Pull every line containing "cell" from the data.

**Task material**
* * * * * * * * *

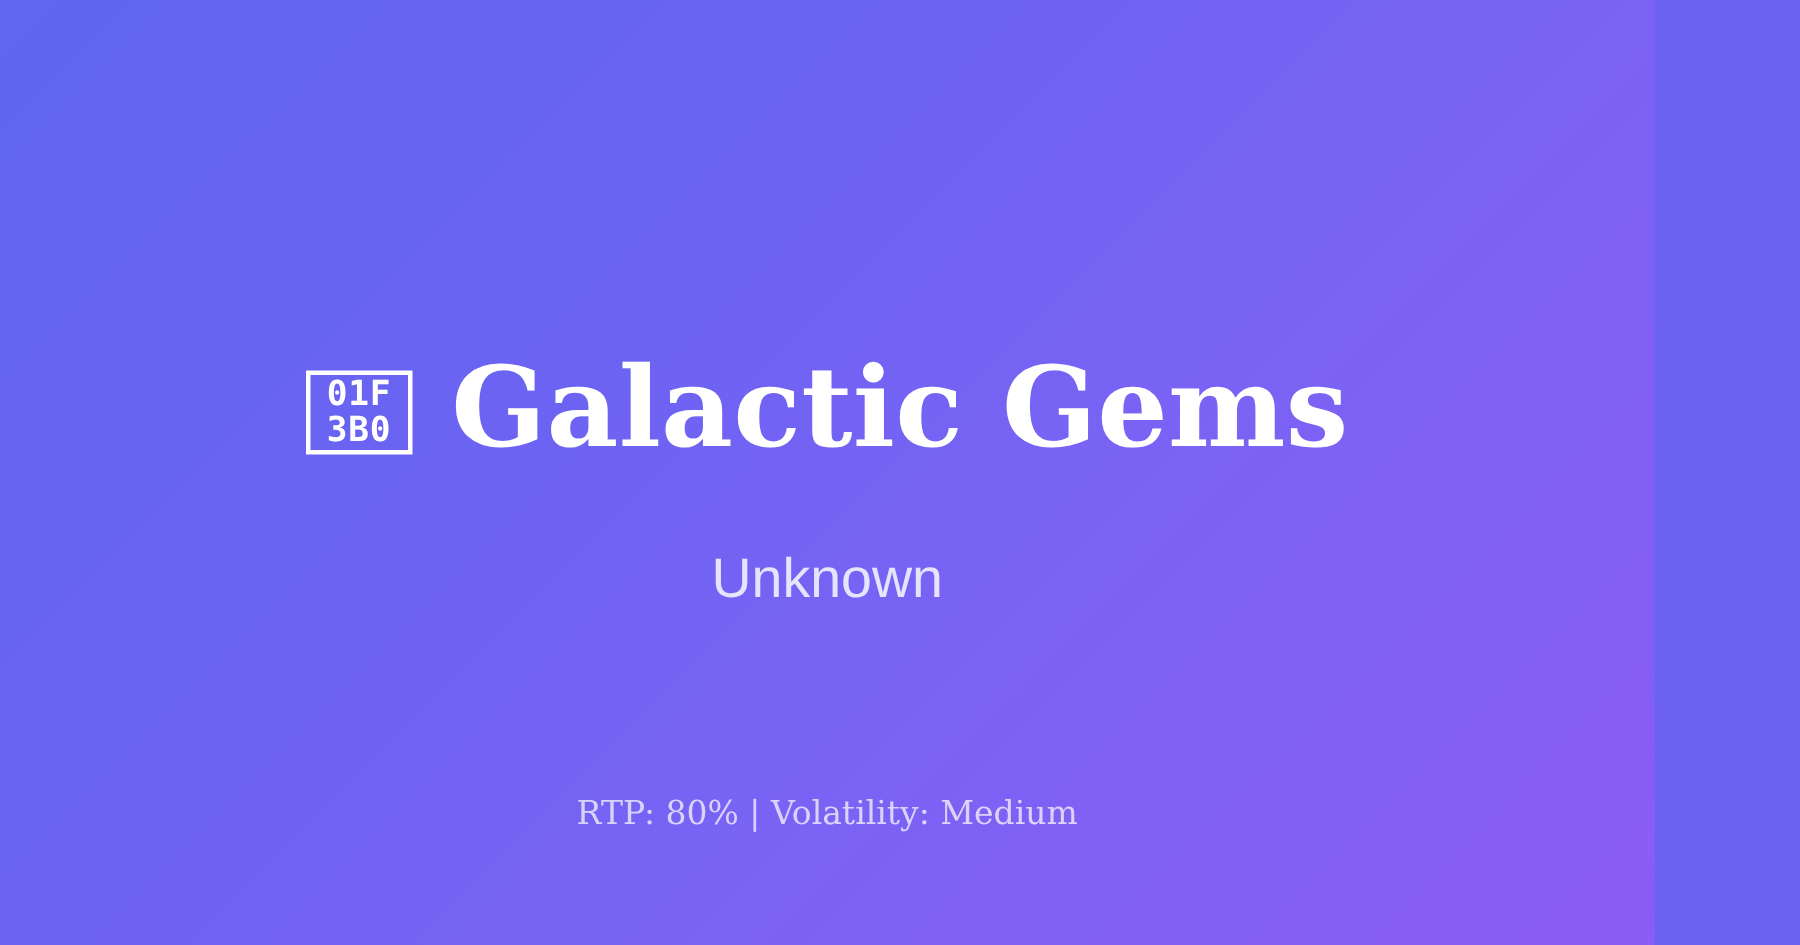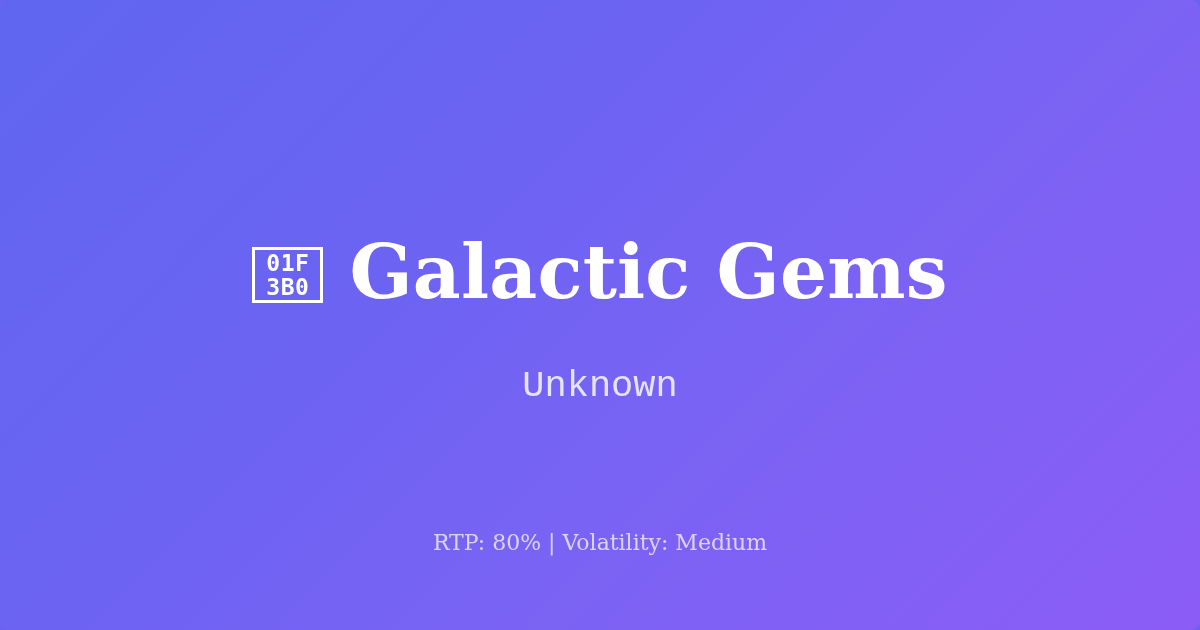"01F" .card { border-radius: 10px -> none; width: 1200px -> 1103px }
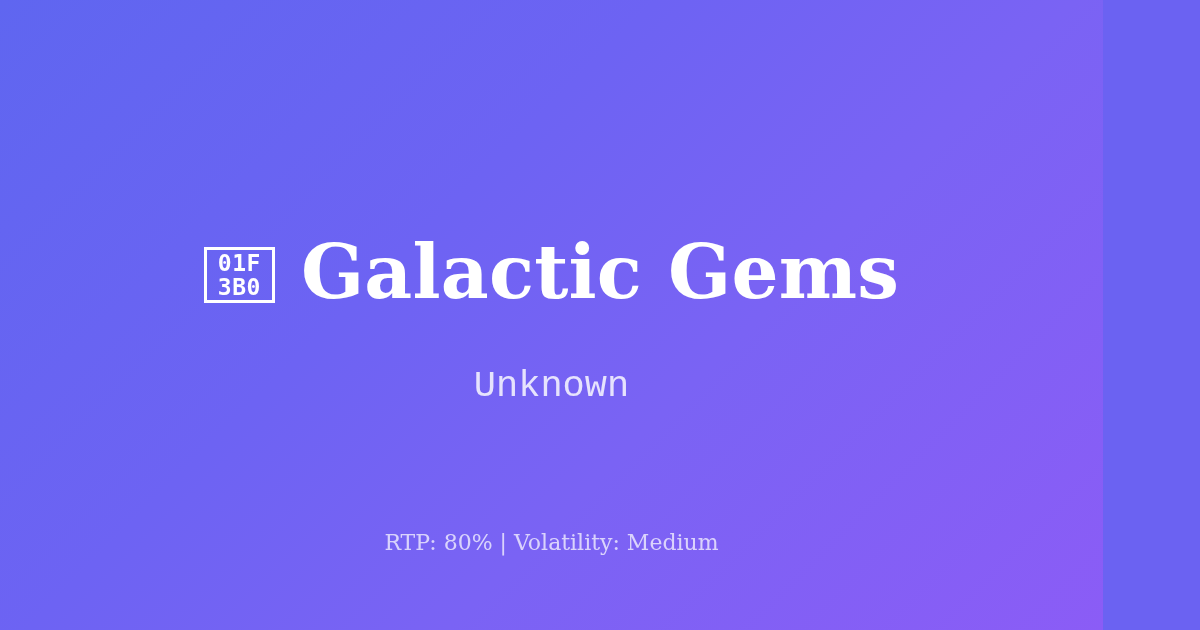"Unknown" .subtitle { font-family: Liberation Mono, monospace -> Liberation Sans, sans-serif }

* * * * * * * * *

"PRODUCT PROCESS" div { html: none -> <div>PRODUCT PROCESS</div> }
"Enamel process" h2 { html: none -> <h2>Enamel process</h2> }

* * * * * * * * *

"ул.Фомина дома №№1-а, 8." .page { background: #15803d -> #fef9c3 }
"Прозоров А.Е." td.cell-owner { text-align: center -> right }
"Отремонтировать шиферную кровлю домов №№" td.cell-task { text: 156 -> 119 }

* * * * * * * * *

**Task answer**
"Прозоров А.Е." td.cell-owner { text-align: center -> right }
"Отремонтировать шиферную кровлю домов №№" td.cell-task { text: 156 -> 119 }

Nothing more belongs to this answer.